Übertragung einer grundbesitzhaltenden Personengesellschaft (zum Beispiel einer OHG)

23.11.2007

Das Gericht lehnt die Formbedürftigkeit einer Übertragung von Anteilen an einer Gesellschaft bürgerlichen Rechts oder einer OHG, deren Gesellschaftsvermögen im wesentlichen aus Grundbesitz besteht, ab. Nach § 311 b Abs. 1 S. 1 BGB bedarf zwar ein Vertrag, durch den sich der eine Teil verpflichtet, Grundstückseigentum zu erwerben oder zu veräußern, der notariellen Beurkundung.

Dies trifft jedoch auf die Übertragung eines Gesellschaftsanteils selbst dann nicht zu, wenn das Gesellschaftsvermögen im wesentlichen aus Grundbesitz besteht (also auch der BGH). Der Erwerb oder Verlust der (gesamthänderischen) Mitberechtigung an einem Gesellschaftsgrundstück ist in diesen Fällen nicht Gegenstand eines Vertrages, mit dem sich jemand verpflichtet, Grundstückseigentum zu erwerben oder zu veräußern. Er ist vielmehr nur die Folge des Erwerbs oder des Verlusts der Mitgliedschaft und die Konsequenz davon, dass das Gesellschaftsvermögen auch bei einem Mitgliederwechsel stets dem jeweiligen Gesellschafterkreis zugeordnet bleibt (§ 738 Abs. 1 S. 1 BGB).

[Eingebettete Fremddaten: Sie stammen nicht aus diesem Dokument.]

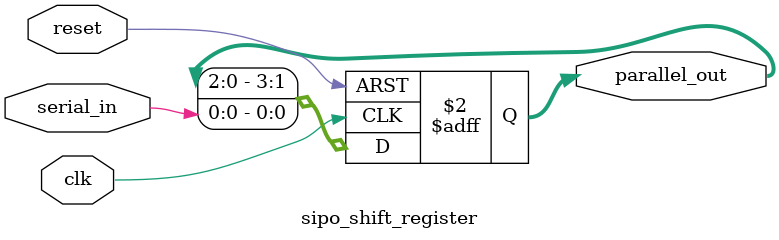
<source format=v>
`timescale 1ns / 1ps

module sipo_shift_register (
    input clk,
    input reset,
    input serial_in,
    output reg [3:0] parallel_out
);

    always @(posedge clk or posedge reset) begin
        if (reset)
            parallel_out <= 4'b0000;
        else
            parallel_out <= {parallel_out[2:0], serial_in};  // Left shift
    end

endmodule

</source>
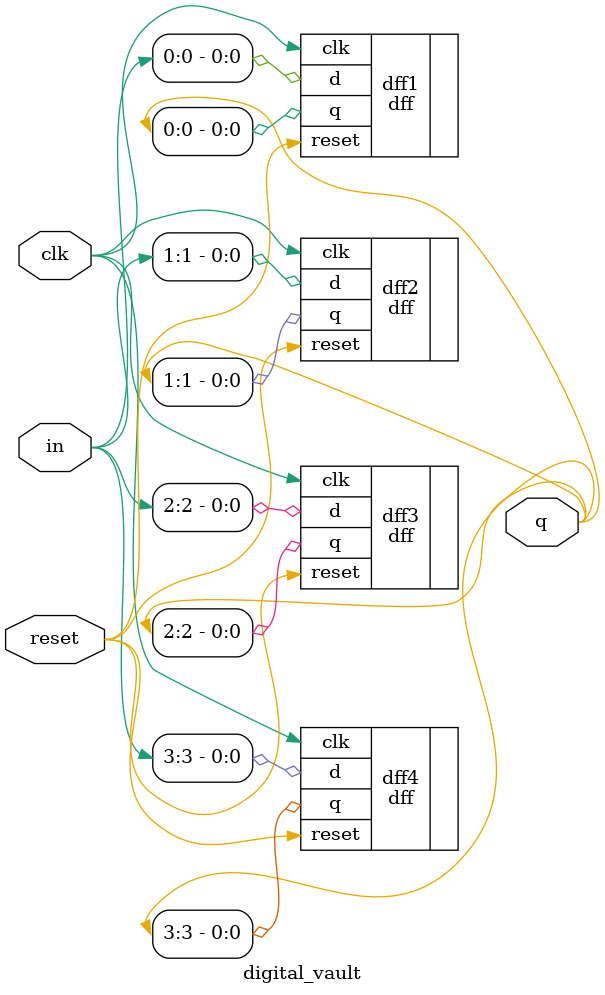
<source format=v>
`timescale 1ns / 1ps


module digital_vault(
        input [9:0] in,
        output [3:0] q,
        input reset,
        input clk
    );
    
    dff dff1 (.d(in[0]), .reset(reset), .clk(clk), .q(q[0]));
    dff dff2 (.d(in[1]), .reset(reset), .clk(clk), .q(q[1]));
    dff dff3 (.d(in[2]), .reset(reset), .clk(clk), .q(q[2]));
    dff dff4 (.d(in[3]), .reset(reset), .clk(clk), .q(q[3]));
endmodule

</source>
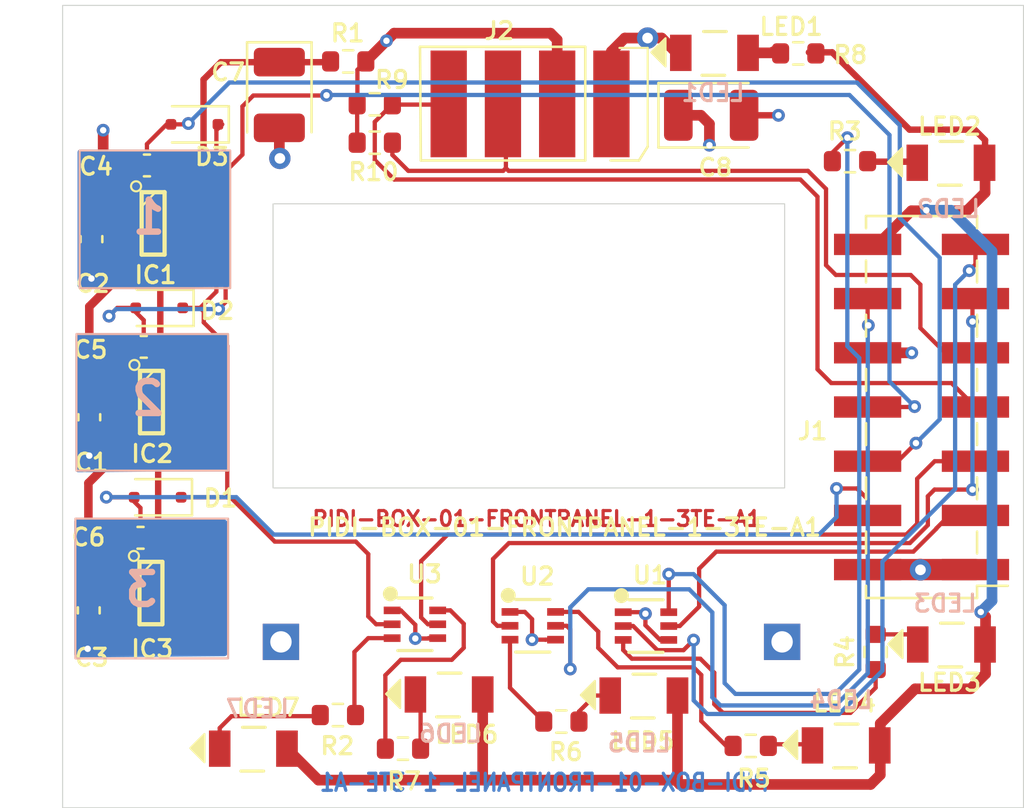
<source format=kicad_pcb>
(kicad_pcb
	(version 20241229)
	(generator "pcbnew")
	(generator_version "9.0")
	(general
		(thickness 1.6)
		(legacy_teardrops no)
	)
	(paper "A4")
	(layers
		(0 "F.Cu" signal)
		(4 "In1.Cu" signal)
		(6 "In2.Cu" signal)
		(2 "B.Cu" signal)
		(9 "F.Adhes" user "F.Adhesive")
		(11 "B.Adhes" user "B.Adhesive")
		(13 "F.Paste" user)
		(15 "B.Paste" user)
		(5 "F.SilkS" user "F.Silkscreen")
		(7 "B.SilkS" user "B.Silkscreen")
		(1 "F.Mask" user)
		(3 "B.Mask" user)
		(17 "Dwgs.User" user "User.Drawings")
		(19 "Cmts.User" user "User.Comments")
		(21 "Eco1.User" user "User.Eco1")
		(23 "Eco2.User" user "User.Eco2")
		(25 "Edge.Cuts" user)
		(27 "Margin" user)
		(31 "F.CrtYd" user "F.Courtyard")
		(29 "B.CrtYd" user "B.Courtyard")
		(35 "F.Fab" user)
		(33 "B.Fab" user)
		(39 "User.1" user)
		(41 "User.2" user)
		(43 "User.3" user)
		(45 "User.4" user)
		(47 "User.5" user)
		(49 "User.6" user)
		(51 "User.7" user)
		(53 "User.8" user)
		(55 "User.9" user)
	)
	(setup
		(stackup
			(layer "F.SilkS"
				(type "Top Silk Screen")
			)
			(layer "F.Paste"
				(type "Top Solder Paste")
			)
			(layer "F.Mask"
				(type "Top Solder Mask")
				(thickness 0.01)
			)
			(layer "F.Cu"
				(type "copper")
				(thickness 0.035)
			)
			(layer "dielectric 1"
				(type "prepreg")
				(thickness 0.1)
				(material "FR4")
				(epsilon_r 4.5)
				(loss_tangent 0.02)
			)
			(layer "In1.Cu"
				(type "copper")
				(thickness 0.035)
			)
			(layer "dielectric 2"
				(type "core")
				(thickness 1.24)
				(material "FR4")
				(epsilon_r 4.5)
				(loss_tangent 0.02)
			)
			(layer "In2.Cu"
				(type "copper")
				(thickness 0.035)
			)
			(layer "dielectric 3"
				(type "prepreg")
				(thickness 0.1)
				(material "FR4")
				(epsilon_r 4.5)
				(loss_tangent 0.02)
			)
			(layer "B.Cu"
				(type "copper")
				(thickness 0.035)
			)
			(layer "B.Mask"
				(type "Bottom Solder Mask")
				(thickness 0.01)
			)
			(layer "B.Paste"
				(type "Bottom Solder Paste")
			)
			(layer "B.SilkS"
				(type "Bottom Silk Screen")
			)
			(copper_finish "None")
			(dielectric_constraints no)
		)
		(pad_to_mask_clearance 0)
		(allow_soldermask_bridges_in_footprints no)
		(tenting front back)
		(grid_origin 135.9836 86.8172)
		(pcbplotparams
			(layerselection 0x00000000_00000000_55555555_5755f5ff)
			(plot_on_all_layers_selection 0x00000000_00000000_00000000_00000000)
			(disableapertmacros no)
			(usegerberextensions no)
			(usegerberattributes yes)
			(usegerberadvancedattributes yes)
			(creategerberjobfile yes)
			(dashed_line_dash_ratio 12.000000)
			(dashed_line_gap_ratio 3.000000)
			(svgprecision 4)
			(plotframeref no)
			(mode 1)
			(useauxorigin no)
			(hpglpennumber 1)
			(hpglpenspeed 20)
			(hpglpendiameter 15.000000)
			(pdf_front_fp_property_popups yes)
			(pdf_back_fp_property_popups yes)
			(pdf_metadata yes)
			(pdf_single_document no)
			(dxfpolygonmode yes)
			(dxfimperialunits yes)
			(dxfusepcbnewfont yes)
			(psnegative no)
			(psa4output no)
			(plot_black_and_white yes)
			(sketchpadsonfab no)
			(plotpadnumbers no)
			(hidednponfab no)
			(sketchdnponfab yes)
			(crossoutdnponfab yes)
			(subtractmaskfromsilk no)
			(outputformat 1)
			(mirror no)
			(drillshape 0)
			(scaleselection 1)
			(outputdirectory "Z:/TECHNIK PROJEKTE ab 2015/KiCad/PIDI-BOX/PIDI-BOX-01-FRONTPANEL-1-3TE-A1/PIDI-BOX-01-FRONTPANEL-1-3TE-A1-GERBER/")
		)
	)
	(net 0 "")
	(net 1 "GND")
	(net 2 "BUT3G16")
	(net 3 "/BUT2")
	(net 4 "/BUT1")
	(net 5 "unconnected-(IC1-AHLB-Pad4)")
	(net 6 "unconnected-(IC1-TOG-Pad6)")
	(net 7 "Net-(IC1-VDD)")
	(net 8 "unconnected-(IC2-TOG-Pad6)")
	(net 9 "unconnected-(IC2-AHLB-Pad4)")
	(net 10 "unconnected-(IC3-AHLB-Pad4)")
	(net 11 "unconnected-(IC3-TOG-Pad6)")
	(net 12 "BUT2G25")
	(net 13 "+3.3V")
	(net 14 "BUT1G08")
	(net 15 "+5V")
	(net 16 "G9")
	(net 17 "Net-(U1-C_TR2)")
	(net 18 "Net-(U1-C_TR1)")
	(net 19 "Net-(U2-C_TR2)")
	(net 20 "SCL")
	(net 21 "Net-(U2-C_TR1)")
	(net 22 "SDA")
	(net 23 "G10")
	(net 24 "Net-(U3-C_TR1)")
	(net 25 "Net-(U3-C_TR2)")
	(net 26 "Net-(LED5-Pad1)")
	(net 27 "Net-(LED3-Pad1)")
	(net 28 "Net-(LED2-Pad1)")
	(net 29 "Net-(LED6-Pad1)")
	(net 30 "Net-(LED4-Pad1)")
	(net 31 "G17")
	(net 32 "BUT-PRESS")
	(net 33 "G20")
	(net 34 "G21")
	(net 35 "/BUT3")
	(net 36 "Net-(LED1-Pad2)")
	(net 37 "Net-(LED7-Pad1)")
	(footprint "Capacitor_SMD:C_0603_1608Metric" (layer "F.Cu") (at 86.275 78 90))
	(footprint "Capacitor_SMD:C_0603_1608Metric" (layer "F.Cu") (at 88.85 65.65 180))
	(footprint "Resistor_SMD:R_0603_1608Metric" (layer "F.Cu") (at 99.6696 54.2832 180))
	(footprint "Resistor_SMD:R_0603_1608Metric" (layer "F.Cu") (at 100.9904 84.4804))
	(footprint "Capacitor_SMD:C_0603_1608Metric" (layer "F.Cu") (at 86.3 68.95 90))
	(footprint "Diode_SMD:D_SOD-323F" (layer "F.Cu") (at 89.5 72.7 180))
	(footprint "MYlib_GLOBAL:SOT363_NEX" (layer "F.Cu") (at 112.3696 78.7344))
	(footprint "Resistor_SMD:R_0603_1608Metric" (layer "F.Cu") (at 123.125 79.95 90))
	(footprint "PAD_1X04-SMD_2,54:PAD_1x04_P2.54mm_Vertical" (layer "F.Cu") (at 110.7514 54.2669 -90))
	(footprint "Connector_PinHeader_2.54mm:PinHeader_2x07_P2.54mm_Vertical_SMD" (layer "F.Cu") (at 125.275 68.47 180))
	(footprint "MYlib_GLOBAL:EVL-25-21GHC" (layer "F.Cu") (at 121.6674 84.328))
	(footprint "MYlib_GLOBAL:SOT95P285X126-6N" (layer "F.Cu") (at 89.175 77.2))
	(footprint "MYlib_GLOBAL:SOT363_NEX" (layer "F.Cu") (at 107.0688 78.7227))
	(footprint "Resistor_SMD:R_0603_1608Metric" (layer "F.Cu") (at 108.4072 83.2104))
	(footprint "MYlib_GLOBAL:SOT363_NEX" (layer "F.Cu") (at 101.5492 78.650658))
	(footprint "MYlib_GLOBAL:EVL-25-21GHC" (layer "F.Cu") (at 112.1958 81.9912))
	(footprint "Capacitor_Tantalum_SMD:CP_EIA-3528-21_Kemet-B" (layer "F.Cu") (at 115.425 54.8))
	(footprint "Resistor_SMD:R_0603_1608Metric" (layer "F.Cu") (at 97.9424 82.9056 180))
	(footprint "MYlib_GLOBAL:EVL-25-21GHC" (layer "F.Cu") (at 126.575 57.025))
	(footprint "MountingHole:MountingHole_2.1mm" (layer "F.Cu") (at 127.45 52.25))
	(footprint "MYlib_GLOBAL:EVL-25-21GHC" (layer "F.Cu") (at 115.5 51.875))
	(footprint "Resistor_SMD:R_0603_1608Metric" (layer "F.Cu") (at 117.275 84.35))
	(footprint "MYlib_GLOBAL:EVL-25-21GHC" (layer "F.Cu") (at 103.0732 81.9404))
	(footprint "Resistor_SMD:R_0603_1608Metric" (layer "F.Cu") (at 119.5 51.9))
	(footprint "Diode_SMD:D_SOD-323F" (layer "F.Cu") (at 91.225 55.225 180))
	(footprint "MYlib_GLOBAL:EVL-25-21GHC" (layer "F.Cu") (at 93.9078 84.4804))
	(footprint "Diode_SMD:D_SOD-323F" (layer "F.Cu") (at 89.575 63.825 180))
	(footprint "Connector_PinSocket_2.54mm:PinSocket_1x01_P2.54mm_Vertical" (layer "F.Cu") (at 95.2754 79.4766))
	(footprint "Resistor_SMD:R_0603_1608Metric" (layer "F.Cu") (at 99.6696 56.0832 180))
	(footprint "MYlib_GLOBAL:SOT95P285X126-6N" (layer "F.Cu") (at 89.2 68.25))
	(footprint "MountingHole:MountingHole_2.1mm" (layer "F.Cu") (at 87.65 52.25))
	(footprint "Connector_PinSocket_2.54mm:PinSocket_1x01_P2.54mm_Vertical" (layer "F.Cu") (at 118.745 79.4766))
	(footprint "Resistor_SMD:R_0603_1608Metric" (layer "F.Cu") (at 98.425 52.275 180))
	(footprint "MountingHole:Mountin
... [201652 chars truncated]
</source>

Für die Bejahung einer Formbedürftigkeit ist allenfalls in den Fällen einer bewussten Umgehung der Vorschrift Raum, wenn etwa Grundstücksgesellschaften nur gegründet werden, um mit Hilfe der hier verfügbaren rechtlichen Gestaltungsmöglichkeiten Grundvermögen außerhalb des Grundbuchs und ohne Formzwang beweglicher verlagern zu können.

Beachte: Relevanz entfaltet diese Rechtsprechung lediglich in den Fällen, in denen die Übertragung der Geschäftsanteile selbst nicht der notariellen Form bedarf. Dies betrifft in erster Linie die Übertragung von Gesellschaftsanteilen an Personengesellschaften. Bei Kapitalgesellschaften, wie etwa der GmbH, ist die hier behandelte Frage dagegen irrelevant.